As clean up and debris removal is done, air quality will continue to be monitored.

Indoor air quality

Some residents are choosing to have their indoor air tested. The following information is intended to assist those who may choose to test indoor air quality in their homes.

  • Indoor air can be affected by outdoor air, and by natural gas appliances, household cleaners, insect repellants or pesticides.
  • Given the variety and sources of indoor air pollutants, it is not always possible to determine the source of pollutants from an indoor air sample.
  • Due to the number of things that affect indoor air, and the variability in indoor air depending on human activity, air quality testing may not yield the information desired. It is better to take measures to improve air quality.

Improving indoor air quality

  • Cleaning/ laundering or replacing household items and surfaces, especially those that could be described as porous, upholstered or plush (bedding, upholstery, stuffed toys) is the best way to reduce the impacts of smoke and dust on indoor air quality.
  • Ventilating by opening the windows, when the outdoor air quality is good and there is no debris removal or construction work happening in the neighbourhood, will also improve indoor air quality.
  • Using a HEPA grade furnace filter, or shutting air intake and recirculating the HVAC system and keeping windows and doors closed when outdoor air quality is poor or when there is debris removal or heavy equipment operation occurring nearby will help to maintain indoor air quality.
  • Air scrubbers can improve indoor air quality. They work by drawing air through a HEPA filter.
  • Do not use air cleaners that produce ozone. Inhaling ozone is not good for human health.

Hiring contractors to test indoor air

  • If you decide to hire a contractor to test indoor air, be prepared to explain what your concerns are so that they can target their air test to match your concerns.
  • It is better to take indoor air samples after cleaning has taken place.
  • Contractors should be willing to answer your questions and discuss their methods and instruments with you. Methods will be different for different types of air pollutants (chemicals, mould, asbestos), and will depend on suspected sources.
  • Contractors should be able and willing to explain the limitations of the testing they are proposing and on the interpretation of the results. They should explain what criteria or guidelines they will use to interpret air quality testing results.
  • Government departments and agencies cannot interpret the work of an independent contractor because of the range of methods and instruments available for use.
  • Ask contractors to provide information about their accreditation and to provide references.
  • Contractors that are registered or certified professionals or technicians (in fields such as engineering, chemistry, agrology/environmental sciences, occupational or public health) are more likely to have training and experience relevant to the work they are performing.
  • Certified and registered professionals or technicians should be reported to their respective organization if you suspect they are operating outside of their sphere of expertise.

Drinking water quality

Regular sampling is being done at the Fort McMurray water treatment plant and throughout the water distribution system to ensure drinking water is safe to consume as the system is restored to Alberta Environment and Parks standards.

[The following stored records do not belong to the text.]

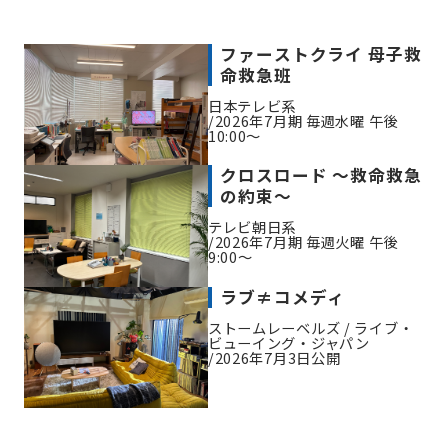
ファーストクライ 母子救
命救急班
日本テレビ系
2026年7月期 毎週水曜 午後
10:00～
クロスロード ～救命救急
の約束～
テレビ朝日系
2026年7月期 毎週火曜 午後
9:00～
ラブ≠コメディ
ストームレーベルズ / ライブ・
ビューイング・ジャパン
2026年7月3日公開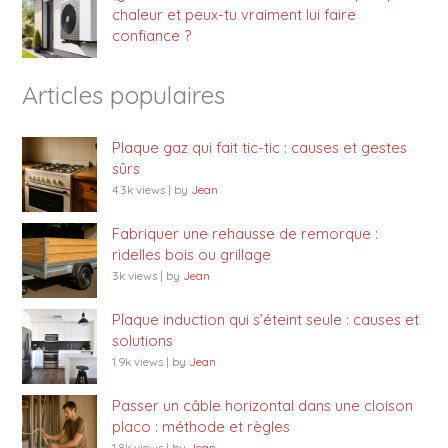
chaleur et peux-tu vraiment lui faire
confiance ?
Articles populaires
Plaque gaz qui fait tic-tic : causes et gestes
sûrs
4.3k views
|
by
Jean
Fabriquer une rehausse de remorque :
ridelles bois ou grillage
3k views
|
by
Jean
Plaque induction qui s’éteint seule : causes et
solutions
1.9k views
|
by
Jean
Passer un câble horizontal dans une cloison
placo : méthode et règles
1.8k views
|
by
Jean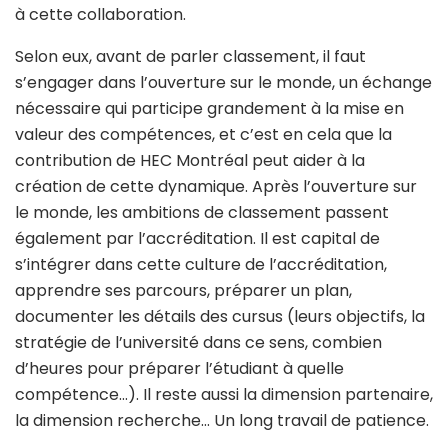
à cette collaboration.
Selon eux, avant de parler classement, il faut
s’engager dans l’ouverture sur le monde, un échange
nécessaire qui participe grandement à la mise en
valeur des compétences, et c’est en cela que la
contribution de HEC Montréal peut aider à la
création de cette dynamique. Après l’ouverture sur
le monde, les ambitions de classement passent
également par l’accréditation. Il est capital de
s’intégrer dans cette culture de l’accréditation,
apprendre ses parcours, préparer un plan,
documenter les détails des cursus (leurs objectifs, la
stratégie de l’université dans ce sens, combien
d’heures pour préparer l’étudiant à quelle
compétence…). Il reste aussi la dimension partenaire,
la dimension recherche… Un long travail de patience.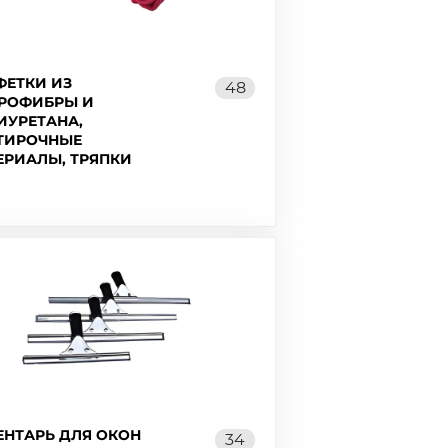
ФЕТКИ ИЗ
48
РОФИБРЫ И
ИУРЕТАНА,
ТИРОЧНЫЕ
ЕРИАЛЫ, ТРЯПКИ
ЕНТАРЬ ДЛЯ ОКОН
34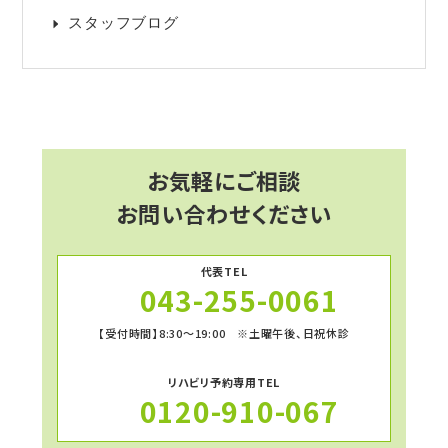
スタッフブログ
お気軽にご相談
お問い合わせください
代表TEL
043-255-0061
【受付時間】8:30～19:00 ※土曜午後、日祝休診
リハビリ予約専用TEL
0120-910-067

All individuals in or returning to the Fort McMurray area are encouraged to find the most current boil water advisory information online at ahs.ca/wildfire.

Water quality in rivers and streams

To date, there have been no significant impacts on the water quality in the areas from the wildfire, or from run-off from recent rainfall. Proactive monitoring will continue.

Up-to-date monitoring information for rivers and streams is available on Alberta’s river monitoring website. While analysis continues, to date there is nothing significant to report.